エアリアは少しだけ目を伏せ、ゆっくりと息を吐いた。


「九尾一族の里……人がいた形跡は、もう何年もなかった。でも、どこかでトミーさんの香りがしたの。だから、最近一度は立ち寄ったと思う」


そして――ふと迷うような目で続けた。


「たぶん……お墓、だと思うんだけど。そこに……血のついた服が置かれてた。あの事件のとき、トミーさんが着ていたやつ」


「――っ!」


魔王とウンディーネが、同時に息を呑む。


「……あのゴミ山の服……」


魔王が低くつぶやく。


魔界の門事件のあと、トミーが自分で捨てた服。

母親の血がこびりついた、過去そのもの。


でも、それは怨念が宿っていたわけじゃない。

むしろ逆だ。自分の手で“けじめ”をつけた、唯一の過去。


だから――いくらリンが浄化しても、変わらなかった。

“救われた”ものたちの中で、唯一“救われなかった”もの。


「あれを……もう一度、手に取るなんて考えてなかった……」


魔王の言葉が、重く沈む。


「……わたし……どうしたら……」


リンが震える声でつぶやいた。


拾われるはずのない過去を、自分のせいで蘇らせてしまった。


誰も責めないが、無自覚で自分がやってしまったことだ




「九尾一族って……トミーさん以外、今どうしてるの?」


「……正直、俺もそこまで把握できてなかった。

魔王になったばかりで……

あの時、トミーは子どもだったのに、“支える”って言ってくれて。

本当は俺が守るべきだったのに、逆に支えられてた」


魔王の額に、じわっと汗がにじむ。


「全部背負おうとしないで。

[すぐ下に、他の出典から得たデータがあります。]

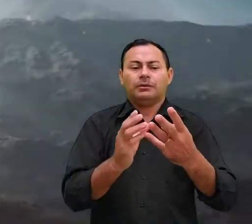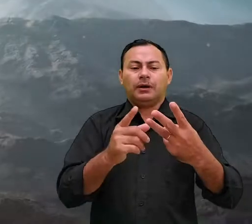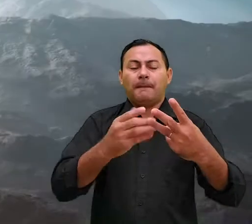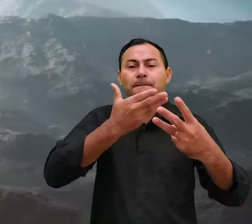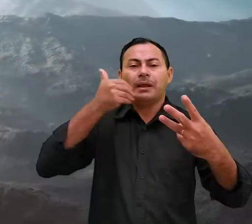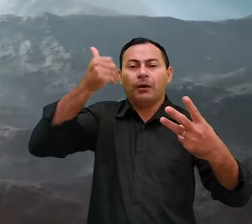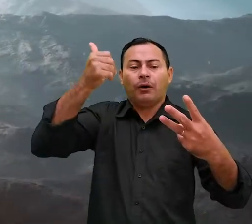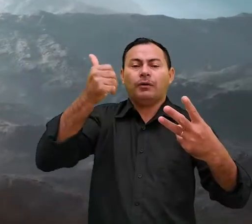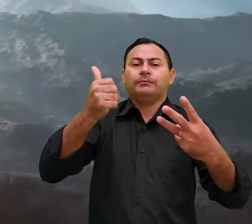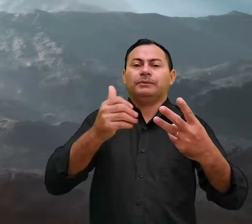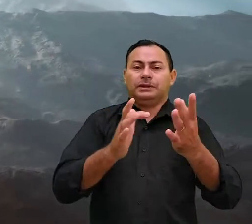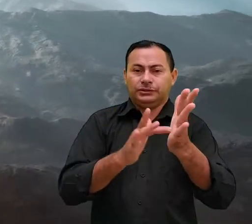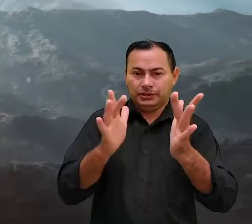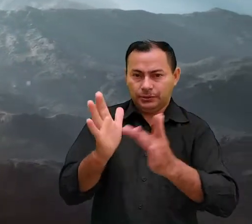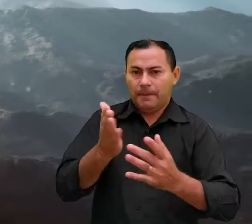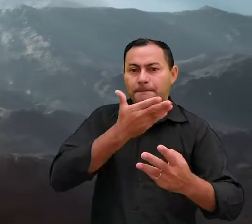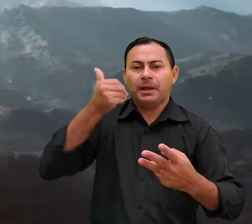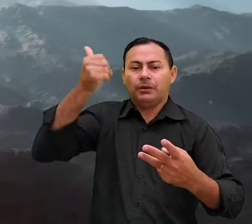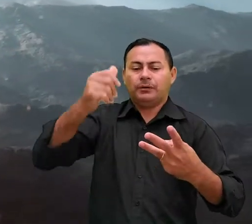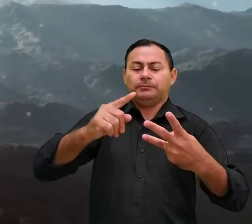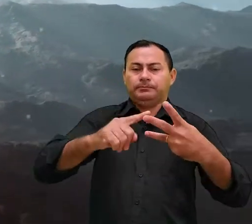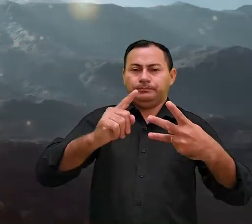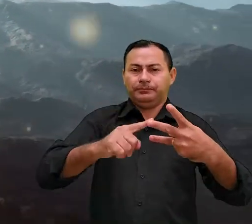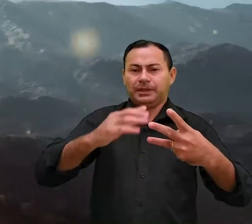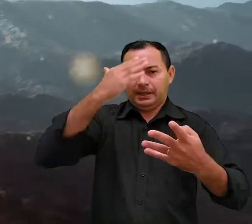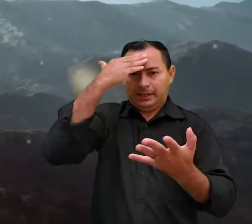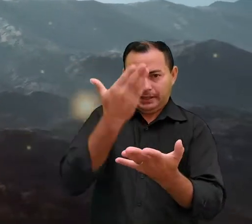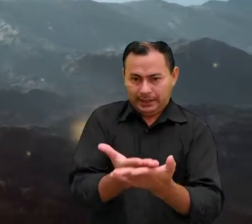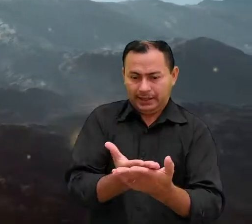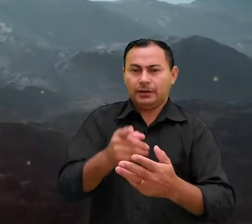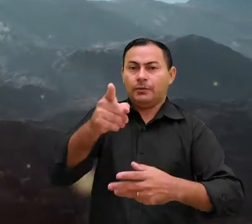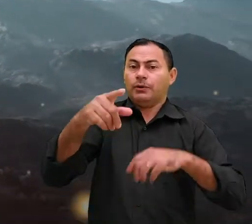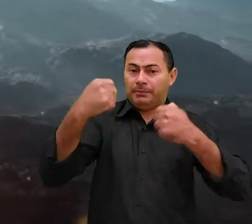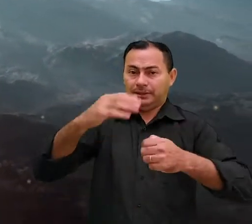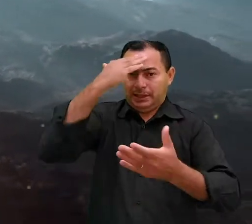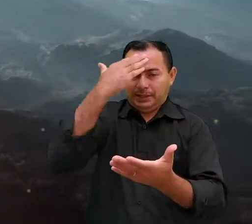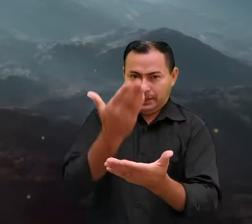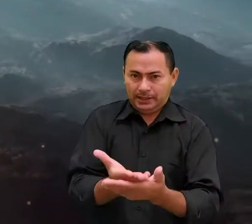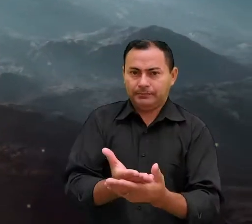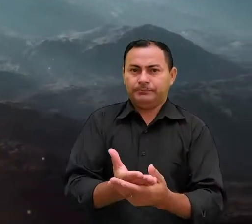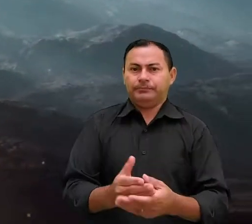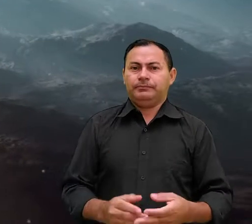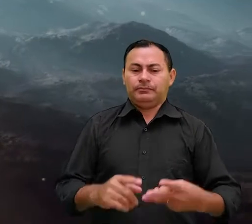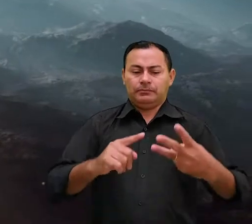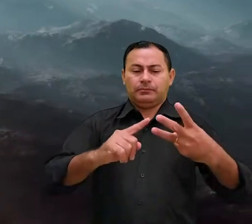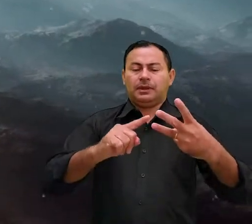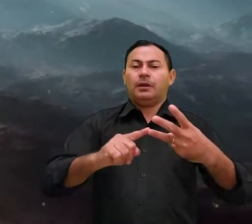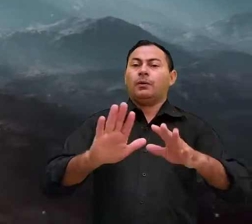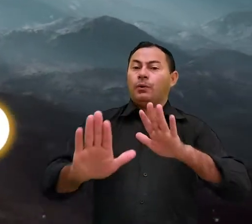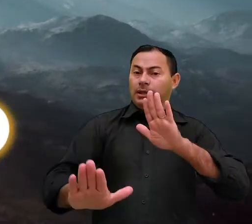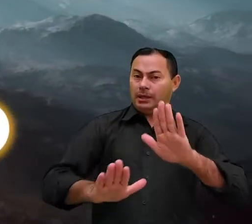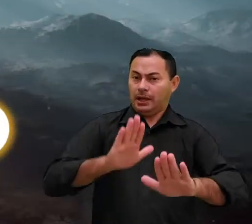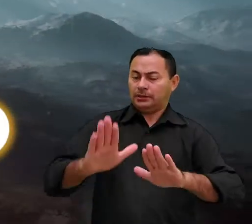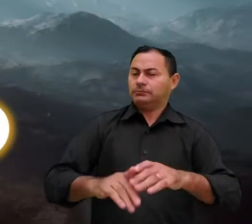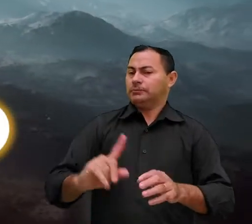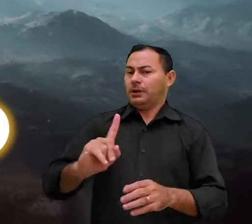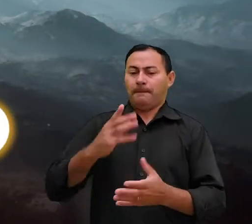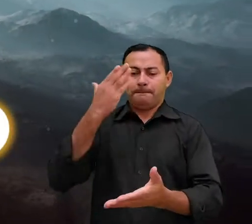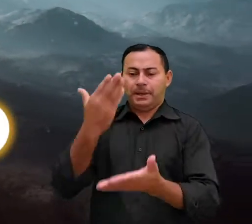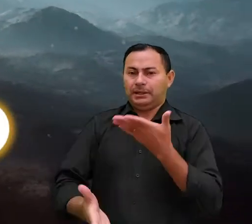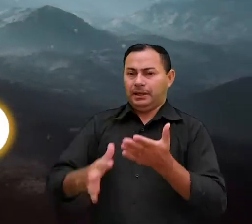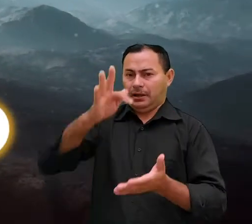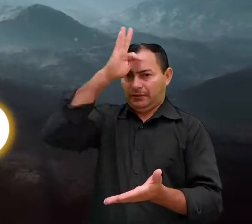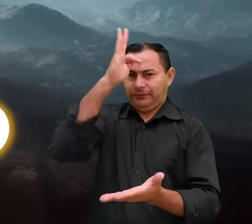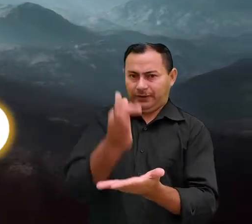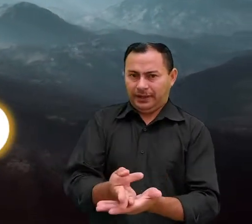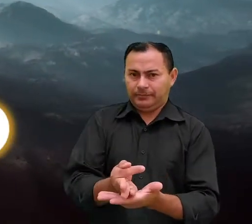são melhor, Jesus Cristo é melhor, crer, você precisa crer, cuidado para não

そんなの無理よ」


エアリアが、ぴしゃりと叱る。


「魔王さまは、わたしのことだって、精一杯やってくれた。トミーさんだって、きっとちゃんと分かってるはずよ」

ウンディーネも反論する


「……俺、ほんと情けないな」


「そんなことないわ」


エアリアは静かに声をかけた。

その目は、どこか潤んでいた。


リンは青ざめたまま、肩を抱いて小さく震えている。

自分が“浄化”してしまったこと――それが、誰かを壊してしまったのではと、怯えるように。


そんな空気の中――


「たっだいまーっ☆ ……って、あれ? なんか重くない? え、会議中? ウンディーネさんも、おかえりなさーい。

マクライアさん、元気してましたか?」


――突然、部屋のドアが開いて。


麦わら帽子にアロハシャツ、サングラスという、どう見ても“魔界の南国バカンス帰り”みたいな格好で、

トミーが、ケロッと帰ってきた。


「トミーさん!?!?!?」


三人の声が同時に跳ね上がった。